On Obama’s legacy and record ….
“I want to hold this president to a fair standard. Mitt Romney in 2012 ran against this president. He said, Obama is terrible. ‘If you elect me, I will get you 6 percent unemployment.’ We have 5 percent unemployment right now. Newt Gingrich, my friend actually, he said, Obama is terrible. ‘If you elect me I will give you 3 dollar gas.’ We have 2 dollar gas right now. The tea party said Obama is terrible. ‘The deficit is out of control.’ There’s a 75 percent reduction of the deficit right now. [Rick] Santorum said immigration is out of control.’ For better or for worse, today … right now we have net negative immigration from Mexico. In other words, more Mexicans are leaving than coming. I don’t think it’s a good thing.
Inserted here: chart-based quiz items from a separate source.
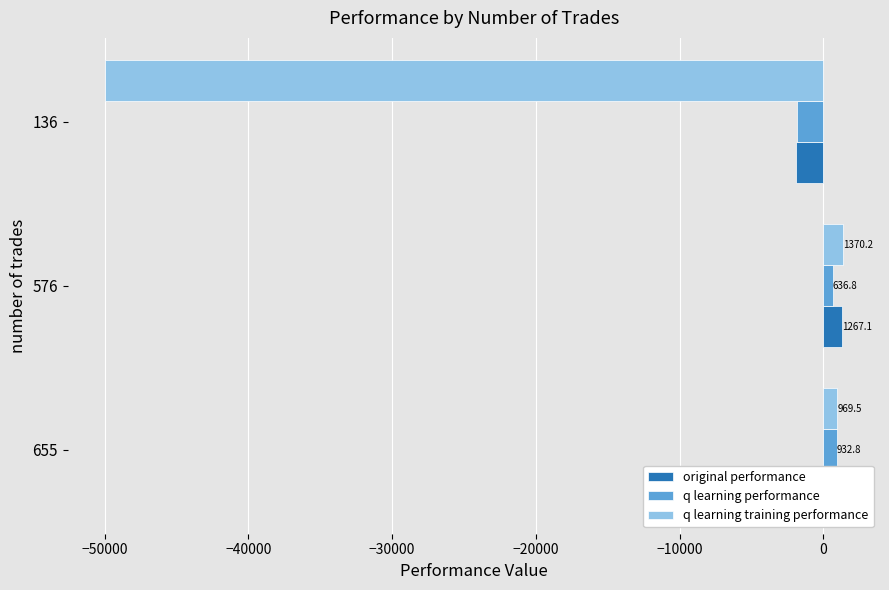

What is the sum of the original performance values at 576 and 655?

2398.4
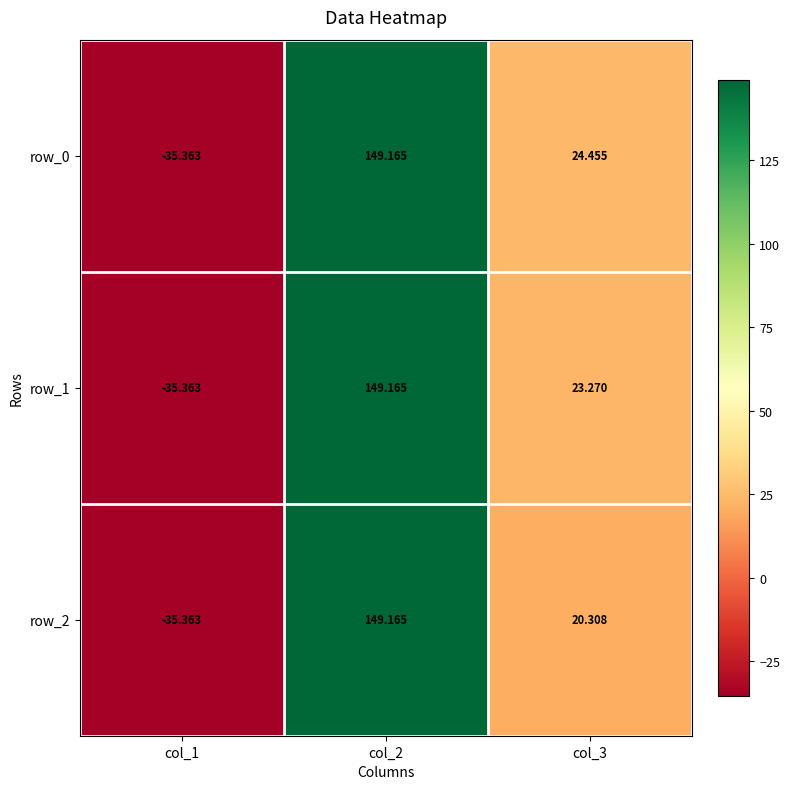

How many series are shown in this chart?

3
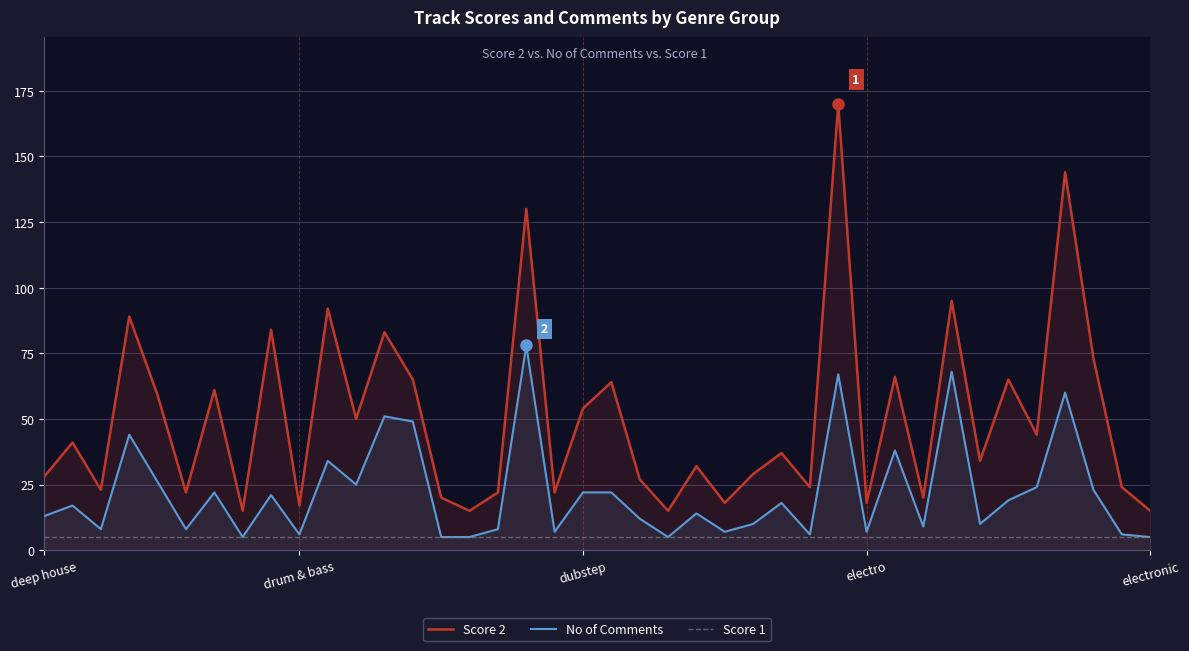

True or false: No of Comments and Score 2 intersect in this chart.

False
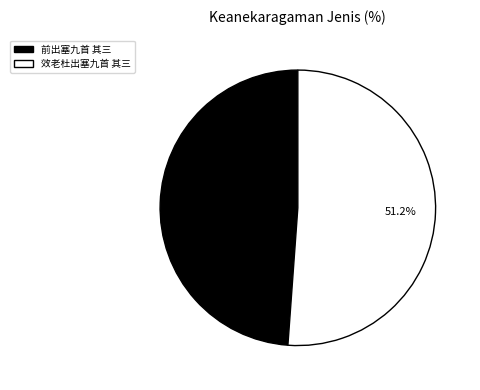

What is the ratio of the value at 前出塞九首 其三 to the value at 效老杜出塞九首 其三?

1.0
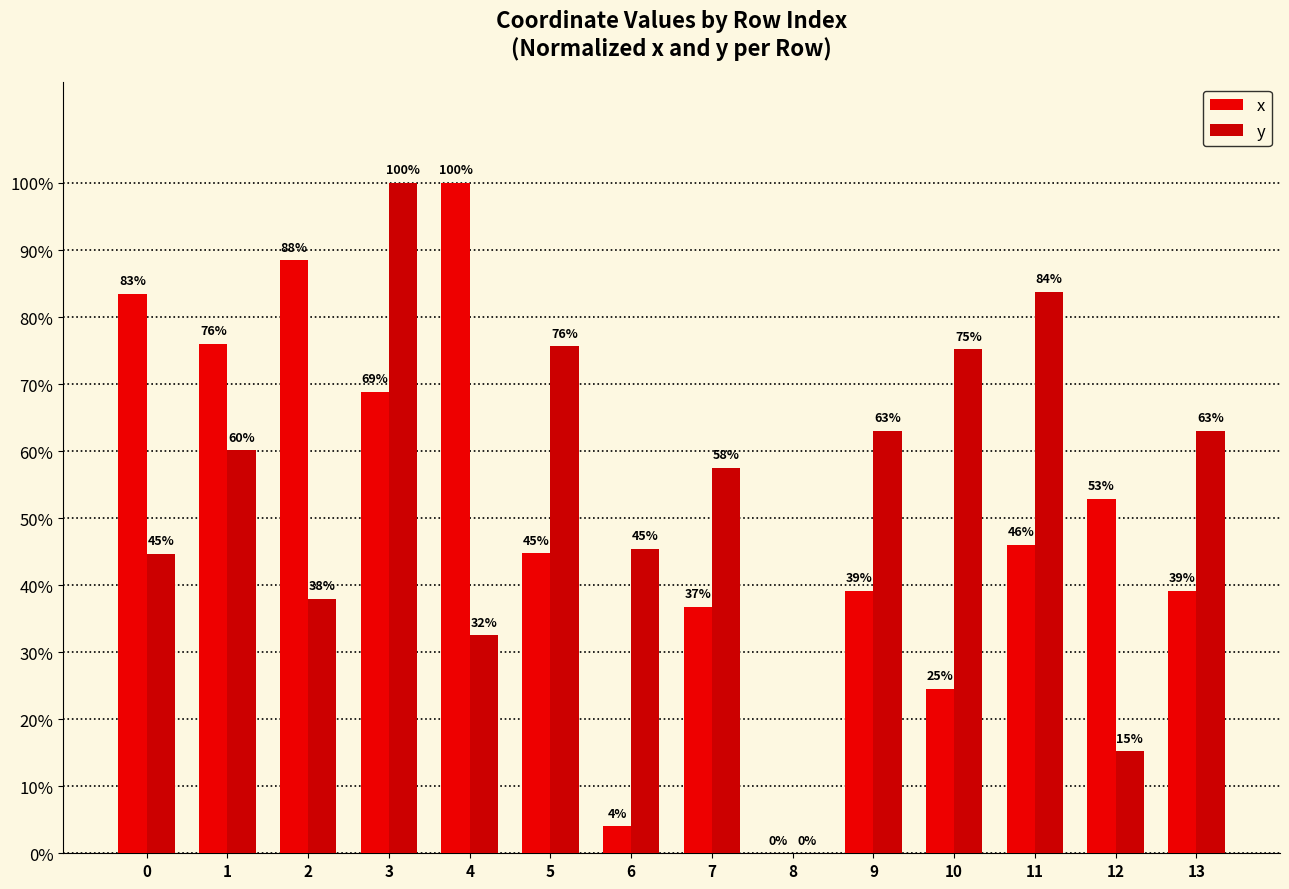

How many groups of bars are there?

14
“By your standards, this is the best president possible … you couldn’t imagine a better president. What your nominee said, my president did and did it better. But you [don’t] respect him. I know that Obama, who has outperformed every measure they had for their best, isn’t being respected. I am less mad at Pookie and ’em on the corner. I also learned something. Obama’s power as president will always be second to his power at precedent, being willing to step up into a role, into a position, into a crisis and lead anyway, and achieve anyway, and accomplish anyway, no matter what they said.”